Ayu Utami, penulis perempuan yang sering dibicarakan oleh para kkritikus sastra karena ciri khas atau gaya kepenulisannya yang bisa dibilang sangat berani dan "vulgar". Novel Saman merupakan salah satu karya yang melekat dengan nama Ayu Utami, Bahasa (2022) mengatakan bahwa novel ini telah memenangkan Sayembara Mengarang Roman Dewan Kesenian Jakarta 1998 dan dianggap sebagai pembaharu dalam dunia sastra Indonesia. Dalam novel ini Ayu Utami mengambil tokoh perempuan untuk menyampaikan gagasan-gagasannya mengenai perempuan. Chairiyani (2012: 366) mengatakan bahwa para tokoh perempuan utama dalam cerita ini menjalani kehidupan seksual yang bebas dan tidak menganggapnya sebagai sesuatu yang suci atau sakral. Mereka tidak memprioritaskan lembaga pernikahan dalam hidup mereka. Mereka adalah perempuan-perempuan yang merasa gelisah dalam berinteraksi dalam masyarakat, terutama dalam hal seksualitas. Guncangan dan ketidakpuasan seksual itu tercermin dalam Representasi Seksualitas yang ada dalam novel Saman.

Bagian Data>
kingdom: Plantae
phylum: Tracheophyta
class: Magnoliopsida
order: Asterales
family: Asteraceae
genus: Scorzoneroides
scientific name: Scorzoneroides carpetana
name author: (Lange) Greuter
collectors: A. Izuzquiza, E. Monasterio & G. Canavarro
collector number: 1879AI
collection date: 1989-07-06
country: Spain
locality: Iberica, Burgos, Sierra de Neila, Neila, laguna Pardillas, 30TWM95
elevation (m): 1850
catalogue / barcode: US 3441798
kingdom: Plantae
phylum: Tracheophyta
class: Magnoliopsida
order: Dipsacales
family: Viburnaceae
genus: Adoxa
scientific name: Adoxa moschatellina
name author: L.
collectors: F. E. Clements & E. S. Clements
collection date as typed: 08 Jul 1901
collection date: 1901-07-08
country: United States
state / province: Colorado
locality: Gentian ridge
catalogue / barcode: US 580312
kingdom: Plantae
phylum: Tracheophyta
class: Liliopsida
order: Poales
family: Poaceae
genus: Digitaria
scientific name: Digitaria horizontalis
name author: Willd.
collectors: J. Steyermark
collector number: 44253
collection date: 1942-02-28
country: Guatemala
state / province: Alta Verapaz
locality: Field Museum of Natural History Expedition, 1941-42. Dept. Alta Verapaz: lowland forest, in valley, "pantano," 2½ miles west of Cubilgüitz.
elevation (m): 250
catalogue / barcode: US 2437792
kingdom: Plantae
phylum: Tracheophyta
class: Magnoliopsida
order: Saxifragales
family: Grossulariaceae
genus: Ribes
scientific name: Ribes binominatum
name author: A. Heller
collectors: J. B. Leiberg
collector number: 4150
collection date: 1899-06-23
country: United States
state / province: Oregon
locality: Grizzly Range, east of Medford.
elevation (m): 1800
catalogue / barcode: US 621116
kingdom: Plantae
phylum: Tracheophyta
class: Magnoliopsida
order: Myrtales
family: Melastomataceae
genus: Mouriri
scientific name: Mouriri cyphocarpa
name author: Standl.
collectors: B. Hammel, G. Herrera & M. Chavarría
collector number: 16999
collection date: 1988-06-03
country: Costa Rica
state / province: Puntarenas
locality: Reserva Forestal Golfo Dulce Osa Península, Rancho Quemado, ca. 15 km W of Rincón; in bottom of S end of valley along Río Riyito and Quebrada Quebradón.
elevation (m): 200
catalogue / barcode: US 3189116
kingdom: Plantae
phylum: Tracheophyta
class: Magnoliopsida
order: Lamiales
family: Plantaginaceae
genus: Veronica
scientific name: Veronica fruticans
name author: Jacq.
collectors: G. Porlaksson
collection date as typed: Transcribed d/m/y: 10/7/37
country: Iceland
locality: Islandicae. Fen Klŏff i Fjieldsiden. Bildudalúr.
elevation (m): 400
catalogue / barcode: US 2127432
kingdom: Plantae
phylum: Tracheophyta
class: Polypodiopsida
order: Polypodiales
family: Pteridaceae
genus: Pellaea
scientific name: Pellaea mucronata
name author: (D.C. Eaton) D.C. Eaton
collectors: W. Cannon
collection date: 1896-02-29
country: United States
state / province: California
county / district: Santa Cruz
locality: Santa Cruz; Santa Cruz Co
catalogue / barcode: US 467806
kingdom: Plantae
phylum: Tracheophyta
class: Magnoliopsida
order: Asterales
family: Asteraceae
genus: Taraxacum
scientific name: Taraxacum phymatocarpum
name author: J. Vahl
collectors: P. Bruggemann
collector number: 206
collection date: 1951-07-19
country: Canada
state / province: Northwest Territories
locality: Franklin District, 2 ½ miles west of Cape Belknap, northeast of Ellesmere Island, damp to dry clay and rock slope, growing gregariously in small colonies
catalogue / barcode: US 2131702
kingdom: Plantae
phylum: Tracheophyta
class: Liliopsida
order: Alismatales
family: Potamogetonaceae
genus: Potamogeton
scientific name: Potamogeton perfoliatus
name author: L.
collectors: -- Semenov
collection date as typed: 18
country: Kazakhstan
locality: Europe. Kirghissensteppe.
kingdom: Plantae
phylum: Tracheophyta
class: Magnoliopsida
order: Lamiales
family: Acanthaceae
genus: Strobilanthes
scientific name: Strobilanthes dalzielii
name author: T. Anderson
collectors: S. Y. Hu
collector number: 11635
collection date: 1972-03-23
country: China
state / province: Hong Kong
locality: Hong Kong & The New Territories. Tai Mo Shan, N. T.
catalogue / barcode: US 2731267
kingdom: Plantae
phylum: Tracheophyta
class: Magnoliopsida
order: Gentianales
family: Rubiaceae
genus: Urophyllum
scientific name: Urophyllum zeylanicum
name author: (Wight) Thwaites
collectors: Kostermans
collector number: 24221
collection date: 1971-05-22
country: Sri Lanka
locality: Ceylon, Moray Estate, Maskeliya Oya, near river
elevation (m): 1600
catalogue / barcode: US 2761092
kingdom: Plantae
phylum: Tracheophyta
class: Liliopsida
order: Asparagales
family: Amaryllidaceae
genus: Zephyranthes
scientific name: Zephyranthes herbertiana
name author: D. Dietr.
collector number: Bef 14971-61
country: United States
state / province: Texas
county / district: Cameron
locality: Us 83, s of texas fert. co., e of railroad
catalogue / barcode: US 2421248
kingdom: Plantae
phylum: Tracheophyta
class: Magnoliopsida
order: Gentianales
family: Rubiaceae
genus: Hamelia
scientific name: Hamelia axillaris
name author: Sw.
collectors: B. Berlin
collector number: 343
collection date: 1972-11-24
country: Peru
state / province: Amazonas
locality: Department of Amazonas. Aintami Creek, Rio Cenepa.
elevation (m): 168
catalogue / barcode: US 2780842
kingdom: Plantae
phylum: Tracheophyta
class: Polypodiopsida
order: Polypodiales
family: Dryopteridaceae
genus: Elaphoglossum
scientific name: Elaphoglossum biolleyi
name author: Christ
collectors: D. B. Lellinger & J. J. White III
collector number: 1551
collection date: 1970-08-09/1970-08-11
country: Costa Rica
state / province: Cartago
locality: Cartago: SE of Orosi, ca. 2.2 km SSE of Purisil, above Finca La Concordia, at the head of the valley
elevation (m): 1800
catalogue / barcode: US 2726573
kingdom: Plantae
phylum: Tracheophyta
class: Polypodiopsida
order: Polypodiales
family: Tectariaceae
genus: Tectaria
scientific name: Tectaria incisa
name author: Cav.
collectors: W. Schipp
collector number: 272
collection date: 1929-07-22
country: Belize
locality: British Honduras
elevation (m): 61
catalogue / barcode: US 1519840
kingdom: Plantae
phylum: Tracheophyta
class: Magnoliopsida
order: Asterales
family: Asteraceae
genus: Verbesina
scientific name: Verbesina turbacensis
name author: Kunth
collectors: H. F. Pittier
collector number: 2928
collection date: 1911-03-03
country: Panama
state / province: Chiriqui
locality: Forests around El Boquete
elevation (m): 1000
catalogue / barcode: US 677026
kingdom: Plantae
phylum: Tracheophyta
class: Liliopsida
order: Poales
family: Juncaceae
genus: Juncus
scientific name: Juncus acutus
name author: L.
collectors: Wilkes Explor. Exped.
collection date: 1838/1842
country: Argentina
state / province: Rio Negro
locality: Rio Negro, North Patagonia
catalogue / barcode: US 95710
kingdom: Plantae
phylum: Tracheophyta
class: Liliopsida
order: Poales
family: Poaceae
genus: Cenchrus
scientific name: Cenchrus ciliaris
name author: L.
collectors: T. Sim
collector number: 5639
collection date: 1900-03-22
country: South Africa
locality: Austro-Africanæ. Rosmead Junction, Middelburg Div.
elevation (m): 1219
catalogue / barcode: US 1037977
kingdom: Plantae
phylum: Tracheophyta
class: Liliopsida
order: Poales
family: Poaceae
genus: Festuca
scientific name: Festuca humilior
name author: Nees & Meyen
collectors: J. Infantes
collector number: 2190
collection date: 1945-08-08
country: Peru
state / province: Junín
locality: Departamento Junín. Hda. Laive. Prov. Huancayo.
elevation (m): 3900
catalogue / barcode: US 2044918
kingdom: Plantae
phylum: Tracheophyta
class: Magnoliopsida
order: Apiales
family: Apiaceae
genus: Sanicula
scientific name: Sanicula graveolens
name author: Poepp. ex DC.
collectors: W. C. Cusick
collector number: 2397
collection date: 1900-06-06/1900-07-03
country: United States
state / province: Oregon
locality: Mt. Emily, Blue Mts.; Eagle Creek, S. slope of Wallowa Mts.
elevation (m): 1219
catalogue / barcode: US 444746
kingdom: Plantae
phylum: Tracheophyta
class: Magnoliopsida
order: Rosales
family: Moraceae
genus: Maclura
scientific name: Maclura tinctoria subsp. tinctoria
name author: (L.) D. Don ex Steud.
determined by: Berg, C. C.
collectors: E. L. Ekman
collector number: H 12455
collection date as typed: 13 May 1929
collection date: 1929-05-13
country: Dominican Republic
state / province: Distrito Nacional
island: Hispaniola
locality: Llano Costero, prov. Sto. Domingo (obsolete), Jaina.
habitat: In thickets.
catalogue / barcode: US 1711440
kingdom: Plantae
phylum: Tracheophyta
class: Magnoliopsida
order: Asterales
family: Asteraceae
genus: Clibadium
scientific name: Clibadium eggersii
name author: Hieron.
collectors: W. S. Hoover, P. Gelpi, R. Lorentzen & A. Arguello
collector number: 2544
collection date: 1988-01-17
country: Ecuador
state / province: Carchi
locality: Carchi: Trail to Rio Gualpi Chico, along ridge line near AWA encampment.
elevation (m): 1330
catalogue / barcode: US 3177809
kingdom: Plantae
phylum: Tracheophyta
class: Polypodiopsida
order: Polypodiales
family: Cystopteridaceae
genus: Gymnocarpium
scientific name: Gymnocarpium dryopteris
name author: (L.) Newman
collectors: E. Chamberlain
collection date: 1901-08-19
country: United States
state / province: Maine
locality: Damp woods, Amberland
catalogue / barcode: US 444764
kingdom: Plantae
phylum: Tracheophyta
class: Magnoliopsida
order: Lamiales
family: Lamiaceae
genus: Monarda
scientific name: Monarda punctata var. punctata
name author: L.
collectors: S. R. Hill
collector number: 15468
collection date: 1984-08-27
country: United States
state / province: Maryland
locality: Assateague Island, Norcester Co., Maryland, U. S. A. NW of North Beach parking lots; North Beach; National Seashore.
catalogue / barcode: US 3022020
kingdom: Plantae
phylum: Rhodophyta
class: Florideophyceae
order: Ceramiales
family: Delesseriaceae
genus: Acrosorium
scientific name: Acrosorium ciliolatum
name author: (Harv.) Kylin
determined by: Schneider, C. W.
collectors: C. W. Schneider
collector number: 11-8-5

Yang Diminta>
Tolong sebutkan sayembara yang dimenangkan novel Saman menurut kutipan teks. Entri-entri ini tidak berhubungan dengan kutipan teks.

Jawaban>
Sayembara Mengarang Roman Dewan Kesenian Jakarta 1998.